Fullerton Health, also based in Singapore, operates 180 fully-owned medical clinics in Singapore, Indonesia, Malaysia, China, Australia, and Hong Kong. Providing healthcare to more than 8 million people in the Asian region, Fullerton Health has adopted the Microsoft Office 365 Enterprise cloud-based productivity suite for its global operations. Office 365 Enterprise allows for healthcare providers to easily access shared documents and quickly access patient notes taken by another caregiver in a secure manner.
In another example, Retarus (Secaucus, New Jersey) Mail2Fax digitizes health records and increases workflow. BP Healthcare, a prominent Malaysian healthcare provider, is utilizing Retarus Mail2Fax in Malaysia today. The Mail2Fax increased automation, and workflow integration also frees employees from time-consuming administrative tasks, facilitating greater efficiency across the company. Retarus’ web-based Enterprise Administration Services (EAS) portal enables quick data search and detailed analysis of fax transmissions. Faxes can be sent out as email attachments and used as digital records, promoting greater transparency and ease of patient record retrieval.

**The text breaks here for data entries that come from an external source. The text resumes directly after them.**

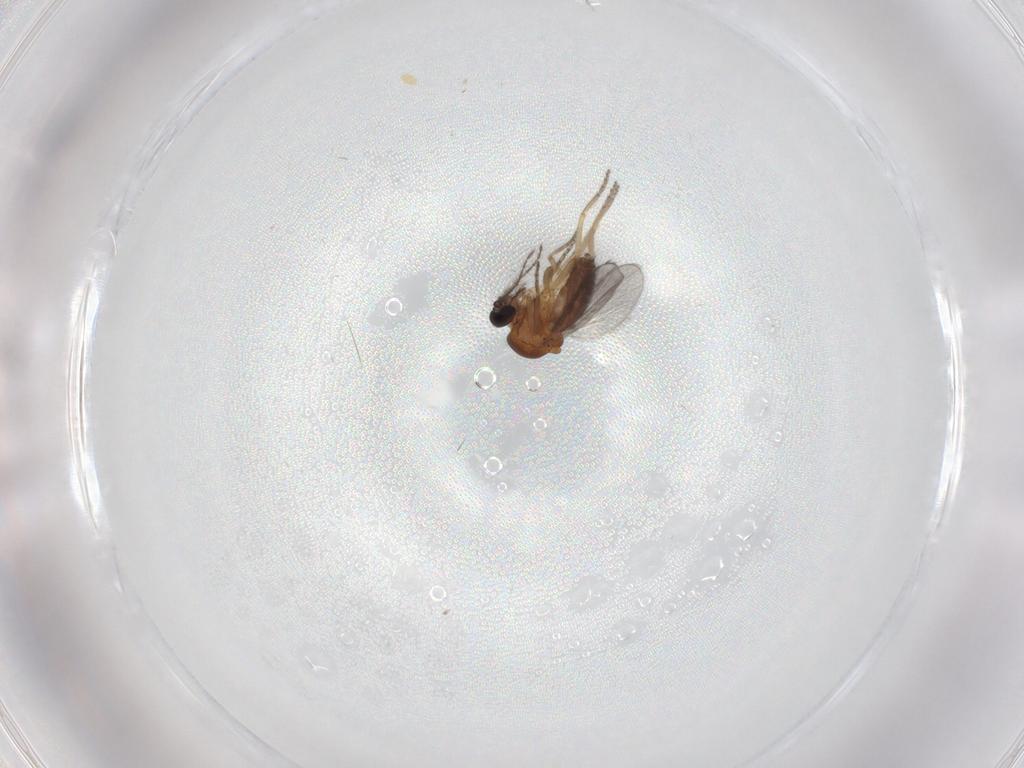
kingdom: Animalia
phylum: Arthropoda
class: Insecta
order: Diptera
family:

GE Healthcare Japan has embraced cloud services for the management of its own records. GE Healthcare employs a service team of about 500 people in Japan and services more than 106,000 medical devices and equipment across the country. It is necessary for GE Healthcare Japan’s service team to be flexible and efficient to keep GE’s products running 24 hours a day, 7 days a week. With service and maintenance records easily accessible in the cloud, GE engineers can work more efficiently. Preventative and predictive maintenance is also possible with cloud-solutions due to the constant stream of data produced by the medical devices and equipment.
Some companies in Asia are also developing cloud-based solutions. For example, Hitachi Data Systems has launched a cloud solution called HCSC-Healthcare. HCSC-Healthcare is a cloud solution that integrates health applications, data sources and locations. It is compatible with all types of data generated by medical equipment. This enables healthcare professionals to extract knowledge and address issues, with the aim of improving the quality of patient care and efficiency of services and to better manage spiraling costs. HCSC-Healthcare is specifically designed to help healthcare organizations of all sizes handle information processing and management. It is offered as a pay-as-you-go model that requires no upfront capital investment. This minimizes the significant costs of acquiring, maintaining and upgrading medical applications.
In India, Sameer Sawarkar and Rajeev Kumar, founders of health technology company Neurosynaptic Communications, have built a cloud-based, point of care diagnostic equipment and telemedicine solution that enables remote healthcare delivery. The service, called ReMeDi (Remote Medical Diagnostics), enables its over 8,000 health technicians with little or no college education to act as a proxy for doctors in rural areas. The technicians operate in 2,200 villages across India, serving a region with a total population of 50 million people.
With rising healthcare costs and the need to review massive amounts of patient data, healthcare providers are under pressure to run more efficient operations. Cloud computing can help healthcare providers more efficiently process and analyze the ever-growing volume of patient data. We expect growth of the Asian cloud computing market to accelerate as healthcare providers streamline their operations in today’s paperless world.